NEW YORK CITY BEDROCK
FIELD TRIP STOP – NEW YORK CITY BEDROCK (Lower Paleozoic Metamorphics)
LOCATION: Outcrops are found in the northernmost tip of Manhattan between 161st St. and Fort Tryon and Inwood Hill Parks, as well as in the southernmost Bronx between 161st and 181st Streets. More detailed locations can be found in Schuberth (1968).
GEOLOGIC FEATURES: Lower Paleozoic Metamorphics, Granitic Dikes, Foliation, Folds, Boudinage, Glacial Striations and Potholes.
DESCRIPTION: There are three major rock formations that make-up the bedrock of New York City. In stratigraphic order, these are the Fordham Gneiss, Inwood Marble, and Manhattan Schist. These three metamorphic rock types are referred to as the New York City Group. Each of these are thought to be the result of intense heat and pressure (metamorphism) possibly of Cambrian and Ordovician sedimentary rocks that accumulated in a marginal basin prior to mountain building events (the Taconic and Acadian Orogenies.) Others have suggested a late PreCambrian origin for the Fordam Gneiss and Manhattan Schist (Brock, P.C. and P.W.G. Brock).
The Fordham Gneiss is well-foliated and banded. Light colored bands are mainly composed of quartz and orthoclase (orange) feldspar while the darker bands are predominantly Biotite Mica (black and flakey) with some plagioclase feldspar and hornblende. These bands are characteristically folded and contorted. The heat and pressure responsible for the initial foliation also is responsible for the subsequent putty-like (plastic) flowing of the bands. Granite pegmatite intrusions are scattered within the Fordham Gneiss, having originated from the melting of rock deep within earth. The Fordham Gneiss is thought to have resulted from the metamorphism of mainly sandstones in a sedimentary basin prior to mountain building.
The Inwood Marble is non-foliated and composed of the mineral calcite with some dolomite (magnesium-rich calcite). Some minor minerals (such as mica) can provide a foliated look to the marble. Some narrow veins of quartz and feldspar can also be present. Outcrops of marble are not common due to its tendency to chemically weather. The Inwood Marble is thought to have formed largely from the metamorphism of sedimentary limestones and dolomites.
The Manhattan Schist is a well-foliated mica schist. In places, layers of granite, follow the foliation, often pinching and swelling along their lengths. This formation forms the majority of the bedrock in Manhattan. It is commonly thought to have been the result of the metamorphism of predominantly sedimentary shales.

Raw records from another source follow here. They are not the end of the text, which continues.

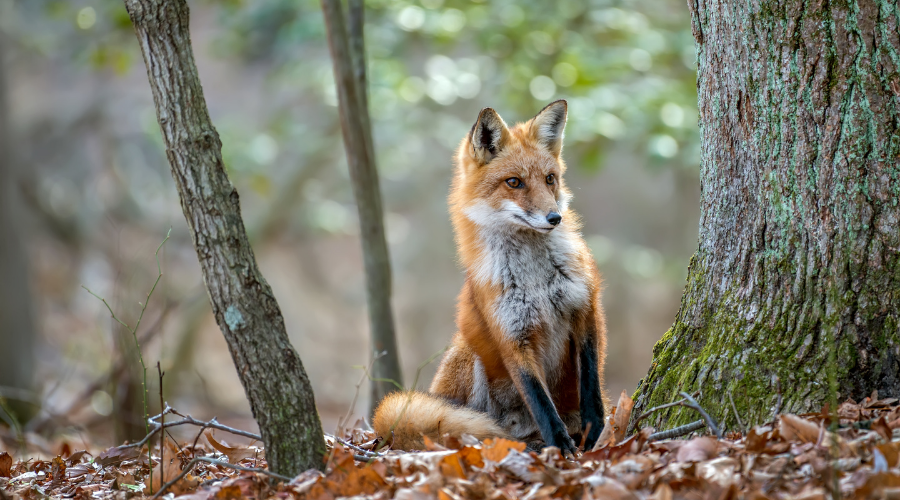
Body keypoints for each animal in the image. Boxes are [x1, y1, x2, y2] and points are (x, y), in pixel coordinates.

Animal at [373, 100, 608, 455]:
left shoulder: (585, 311)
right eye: (514, 182)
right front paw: (561, 446)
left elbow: (591, 381)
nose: (555, 217)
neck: (536, 279)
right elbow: (539, 399)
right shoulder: (512, 334)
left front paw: (592, 429)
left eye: (550, 179)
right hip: (469, 351)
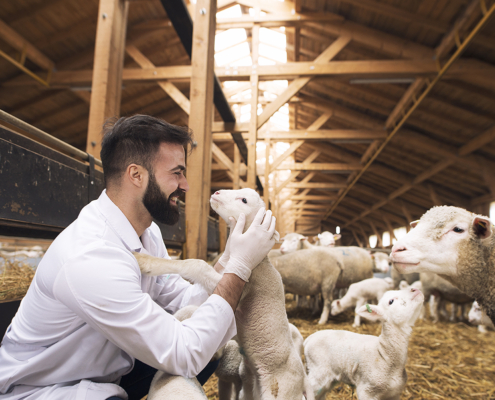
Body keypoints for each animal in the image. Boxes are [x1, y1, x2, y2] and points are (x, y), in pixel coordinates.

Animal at [135, 188, 314, 400]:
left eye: (244, 200)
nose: (217, 192)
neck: (257, 262)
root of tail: (303, 380)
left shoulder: (242, 286)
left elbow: (197, 264)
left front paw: (142, 262)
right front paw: (145, 260)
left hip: (281, 391)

Rocks of the New York City Group are thought to be time-equivalent to sedimentary rocks found to the west that were not affected by the mountain building tectonics of the present day NYC area.
(1) Describe the process of Metamorphism.
(2) How can minerals involved in metamorphism change in composition and/or crystal size.
(3) What is foliation?
(4) How does the direction of regianal pressure affect the direction of foliation?
(5) Why does marble weather faster than Gneiss?
(6) What is Boudinage and how does it form?
(7) Describe the variations in regional pressure that could account for the rock structure observed in Figure 3.
(8) How can glaciers polish and striate the underlying bedrock?
(9) When did glaciers cover the NYC area?
-Brock, P.C. and P.W.G. Brock. 2001. Field Guide for Long Island Geologists Field Trip, Oct. 27, 2001. School of Earth and Environmental Sciences, Queens College, Flushing N.Y. 2001.
-Schuberth, Christopher J. 1968, The Geology of New York City and Environs. The Natural History Press, Garden City, New York. 304 pp.
Figure 1 - The Fordam Gneiss, lowest member of the New York City Group. Note both the near-vertical foliation throughout and the presence of boudinage in the right side of the photo.
Figure 2 - Large coarsely crystalline pegmatite dike in the Fordham Gneiss crossing the foliation at a high angle.
Figure 3 - The Fordham Gneiss forming the crest of a large-scale anticline. Regional pressures occurring subsequent to the formation of the foliation have then folded the foliation.
Figure 4 - Outcropping of the light-colored Inwood Marble.
Figure 5 - Boudinage and foliation of mica in the Manhattan Schist.
Figure 6 - Foliation in the Manhattan Schist along with a small dike cross-cutting the foliation.
Figure 7 - Vertical wall of the Manhattan Schist. Notice the Normal Fault oriented at about 20 degrees to the vertical causing an offset and accompanying drag fold in the Injection Dike.
Figure 8 - Near vertical foliation in the Manhattan Schist
Figure 9 - Glacially polished surface with striations caused by glacial advance over an outcrop of the Manhattan Schist. Direction of glacial advance can be determined by rubbing your hand along the striations. The rock surface will feel rough up-glacier and smooth in the direction of glacial advance,
Figure 10 - A sub-glacial pothole in the Manhattan Schist formed by the flow of water at the bottom of the glacier.